A3) This was the ‘hard’ problem and I definitely agree it was far harder than Q2. Only 3 people got out the large input, and barely over 100 got the small.
The key difference between small and large was of course the limits imposed. In the small input, C is at most 1, where as in the large input C could also be 2. I think with the C is at most 1 limit, the problem can be more obviously turned into a dynamic programming problem…
I certainly had to look up the answer here, but the key comes from determining properties of the ideal answer and using those to limit your search space, which would otherwise be huge. Firstly it is worth realizing that you should always play a T>0 card if you have one available. Since they give more turns, there is no downside to playing them. Next is the C=0 cards. For a given maximal solution, any C=0 cards (which are not T>0 cards) can be reordered to the end. Furthermore amongst C=0,T=0 cards you will always want to play them in largest score first order. All that remains is to determine the order of playing the C=1 and C=2 (T=0) cards in between, if they are played at all.
The final and most important trick here is to determine that if you play 2 C=1 or 2 C=2 (T=0) cards, they can be reordered such that you play the one which arrives in your hand first, first.
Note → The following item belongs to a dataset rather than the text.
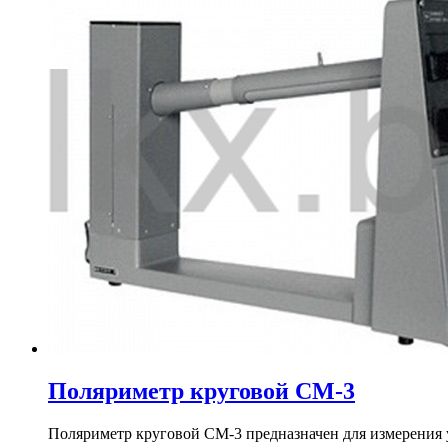
Поляриметр круговой СМ-3
Поляриметр круговой СМ-3 предназначен для измерения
Finally this gives enough limitations on the search for an ideal solution. So we have a graph with status ‘index in deck of last drawn card’, number of turns remaining (capped at 80, since over 80 is pointless), the first C=1 card we might yet play, and the first C=2 card we might yet play and the first T>0 card we might yet play. The transitions on this graph always increase one or more of these 5 values, so it is an acyclic directed graph. Since there are no cycles you can fairly easily search this graph for the ‘longest path’ from the source, where each edge is a score and each vertex has an end bonus related to maximal use of remaining turns to play available C=0 cards.
To enumerate the possible transitions we have ‘play a T> card’, ‘play a C=1 card’, ‘play a C=2 card’, ‘decide to never play the current C=1 card’, ‘decide to never play the current C=2 card’. A performance improvement option here is to remove the C=1/C=2 card options if there is a play a T>0 card option, since we know playing T>0 first is never a bad thing (Or alternatively, get rid of all T>0 from the status info and state transitions – presume to have used all the could be in the hand as part of every transition, and in determining the initial status). Use a DFS to generate the graph, as it is going to be sparse and maximum recursion is 80. Also add backwards pointing links because they will be useful for determining the maximum length.
Recursion with memotization will solve the problem at this point. Starting from the implicit end node which every node connects to via the play of playable C=0 cards, recur across each back pointing link added before, using the edge weight (score increase due to that action) to build upon the result of the recursion. Memotization to ensure the runtime is fine.